#### [WHAT THE TASK ASKS]
Starting with the line containing "原创声明:本文仅代表作者观点，不代表新闻网站模板立场。系" and going on through the end of the rows, write those lines out again with "Chaco" replaced by "Formosa" and nothing else changed. Leave the pictures out of your answer.

#### [ENTRIES SHOWN]
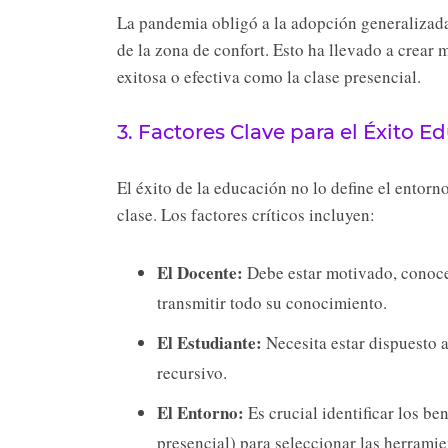
La pandemia obligó a la adopción generalizada 
de la zona de confort. Esto ha llevado a crear 
exitosa o efectiva como la clase presencial.
3. Factores Clave para el Éxito E
El éxito de la educación no lo define el entorno
clase. Los factores críticos incluyen:
El Docente:
Debe estar motivado, conocer
transmitir todo su conocimiento.
El Estudiante:
Necesita estar dispuesto a
recursivo.
El Entorno:
Es crucial identificar los be
presencial) para seleccionar las herramie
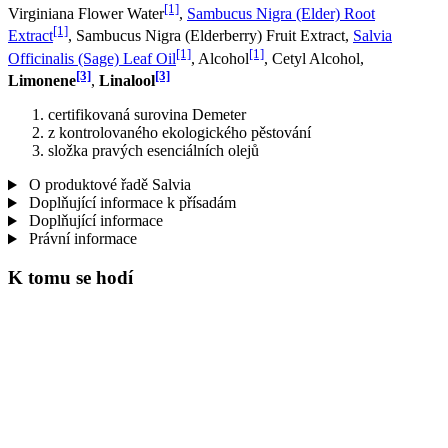
[1]
Virginiana Flower Water
,
Sambucus Nigra (Elder) Root
[1]
Extract
, Sambucus Nigra (Elderberry) Fruit Extract,
Salvia
[1]
[1]
Officinalis (Sage) Leaf Oil
, Alcohol
, Cetyl Alcohol,
[3]
[3]
Limonene
,
Linalool
certifikovaná surovina Demeter
z kontrolovaného ekologického pěstování
složka pravých esenciálních olejů
O produktové řadě Salvia
Doplňující informace k přísadám
Doplňující informace
Právní informace
K tomu se hodí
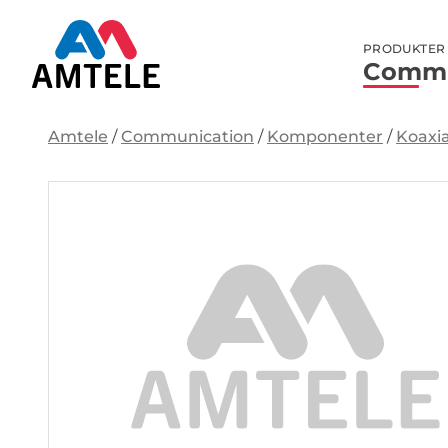
PRODUKTER
Commu
Amtele
/
Communication
/
Komponenter
/
Koaxia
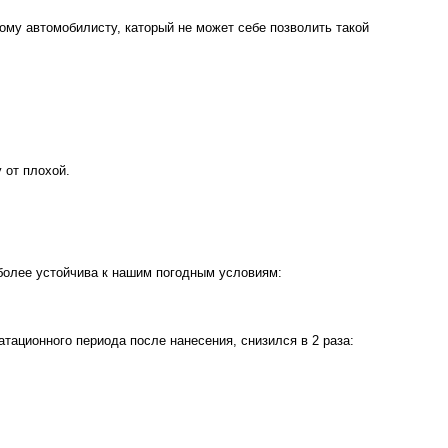
ому автомобилисту, каторый не может себе позволить такой
 от плохой.
 более устойчива к нашим погодным условиям:
тационного периода после нанесения, снизился в 2 раза:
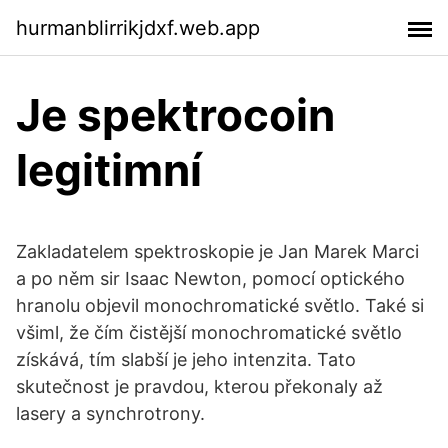
hurmanblirrikjdxf.web.app
Je spektrocoin
legitimní
Zakladatelem spektroskopie je Jan Marek Marci
a po něm sir Isaac Newton, pomocí optického
hranolu objevil monochromatické světlo. Také si
všiml, že čím čistější monochromatické světlo
získává, tím slabší je jeho intenzita. Tato
skutečnost je pravdou, kterou překonaly až
lasery a synchrotrony.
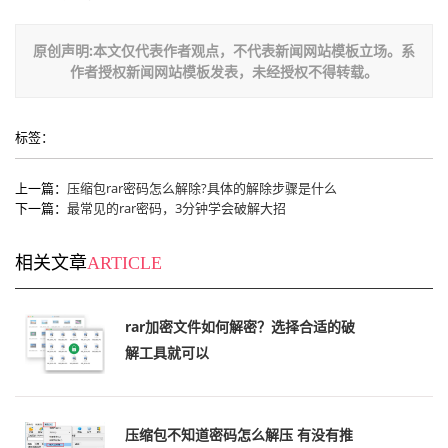
原创声明:本文仅代表作者观点，不代表新闻网站模板立场。系
作者授权新闻网站模板发表，未经授权不得转载。
标签：
上一篇：
压缩包rar密码怎么解除?具体的解除步骤是什么
下一篇：
最常见的rar密码，3分钟学会破解大招
相关文章
ARTICLE
rar加密文件如何解密？选择合适的破
解工具就可以
压缩包不知道密码怎么解压 有没有推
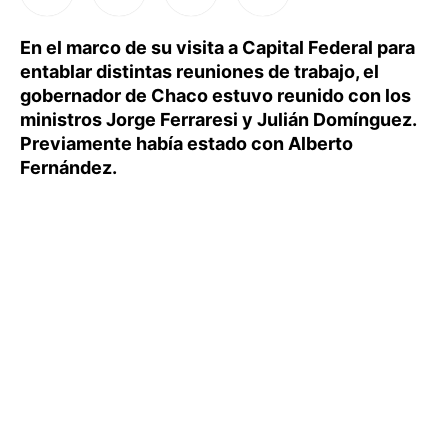
En el marco de su visita a Capital Federal para
entablar distintas reuniones de trabajo, el
gobernador de Chaco estuvo reunido con los
ministros Jorge Ferraresi y Julián Domínguez.
Previamente había estado con Alberto
Fernández.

#### [RESPONSE TO THE TASK]
原创声明:本文仅代表作者观点，不代表新闻网站模板立场。系
作者授权新闻网站模板发表，未经授权不得转载。
标签：
上一篇：
压缩包rar密码怎么解除?具体的解除步骤是什么
下一篇：
最常见的rar密码，3分钟学会破解大招
相关文章
ARTICLE
rar加密文件如何解密？选择合适的破
解工具就可以
压缩包不知道密码怎么解压 有没有推
En el marco de su visita a Capital Federal para
entablar distintas reuniones de trabajo, el
gobernador de Formosa estuvo reunido con los
ministros Jorge Ferraresi y Julián Domínguez.
Previamente había estado con Alberto
Fernández.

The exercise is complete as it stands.